Sulur tanaman menusuk mata dan suara khas hutan yang begitu rusuh membangunkanku dari gelap yang suram. Terjebak dalam cengkraman sulur tanaman membuat energiku terkuras habis.
Sejenak pandanganku mulai kabur. Mengapa ini semua tak berakhir saja saat aku berada dalam genggaman ketua Pembuat Onar? Mengapa aku harus mengalami penderitaan lagi?
Percaya adalah kunci keluar dari keterpurukan. Keberanian harus kudapatkan agar bisa bangkit dari keterpurukan ini.
Kepalaku sakit karena pikiran yang berkecamuk. Berjalan mengikuti hembusan angin dan tertinggal bersama bintang yang bertaburan di langit hitam. Berteriak dan menyuruh kebisingan di dalam kepalaku untuk berhenti dan menepi. Aku takut, aku takut apabila aku kembali jatuh dalam belenggu Sang Ketua.

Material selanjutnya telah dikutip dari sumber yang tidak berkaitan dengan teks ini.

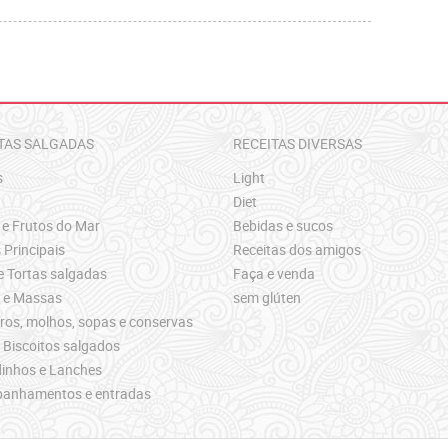
TAS SALGADAS
RECEITAS DIVERSAS
s
Light
Diet
 e Frutos do Mar
Bebidas e sucos
 Principais
Receitas dos amigos
e Tortas salgadas
Faça e venda
s e Massas
sem glúten
os, molhos, sopas e conservas
 Biscoitos salgados
inhos e Lanches
anhamentos e entradas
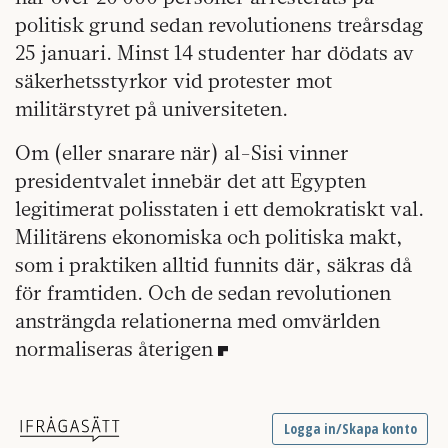
politisk grund sedan revolutionens treårsdag
25 januari. Minst 14 studenter har dödats av
säkerhetsstyrkor vid protester mot
militärstyret på universiteten.
Om (eller snarare när) al-Sisi vinner
presidentvalet innebär det att Egypten
legitimerat polisstaten i ett demokratiskt val.
Militärens ekonomiska och politiska makt,
som i praktiken alltid funnits där, säkras då
för framtiden. Och de sedan revolutionen
ansträngda relationerna med omvärlden
normaliseras återigen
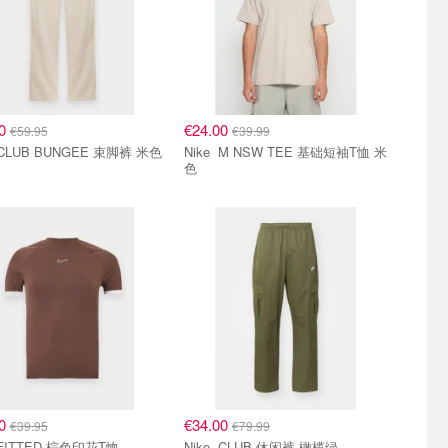
00
€24.00
€59.95
€39.99
Nike CLUB BUNGEE 束脚裤 米色
Nike M NSW TEE 基础短袖T恤 米
色
00
€34.00
€39.95
€79.99
Nike FITTED 棕色印花T恤
Nike CLUB 休闲裤 橄榄绿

Lapar menerjang, haus menggerogoti kerongkongan, kantuk hinggap dengan erat di mataku. Tak bisa seperti ini, aku harus bangkit dan memiliki keberanian.

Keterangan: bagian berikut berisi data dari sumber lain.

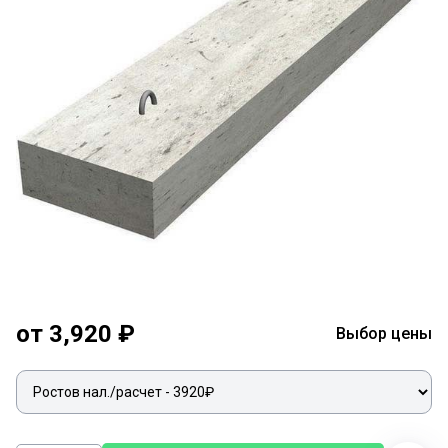
от 3,920 ₽
Выбор цены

Dengan sembarang kuambil buah kecil di sekelilingku. Seketika hutan tempatku berada menjadi terang benderang. Suara dengung di telingaku semakin nyaring. Kepalaku semakin pusing setelah memakan buah itu. Efek samping mulai dari yang ringan hingga berujung kematian tak pernah kupikirkan sebelum memakan buah, karena aku hanya ingin makan.
Penglihatanku mulai mengabur. Langkahku yang berat menginjak jalan baru. Aku akan terus melangkah, tak peduli apa yang akan terjadi kedepannya.
Bintang-bintang di langit berarak mengikuti arahku berjalan, seakan menunjukkan bahwa aku adalah ketua dalam perjalanan asing ini. Sembari berjalan, sesekali aku menoleh ke belakang, berharap ada pahlawan yang mampu membawaku keluar dari belenggu sakit ini.
"Apa yang telah kamu lakukan? Kamu membuat hutan bangun dan mengeluarkan cahaya, itu sangat berbahaya," ucap suara asing yang entah darimana.
"Aku hanya-"
Tak kuasa melanjutkan kalimatku, aku sudah jatuh tergeletak dalam dinginnya hutan cahaya misterius ini.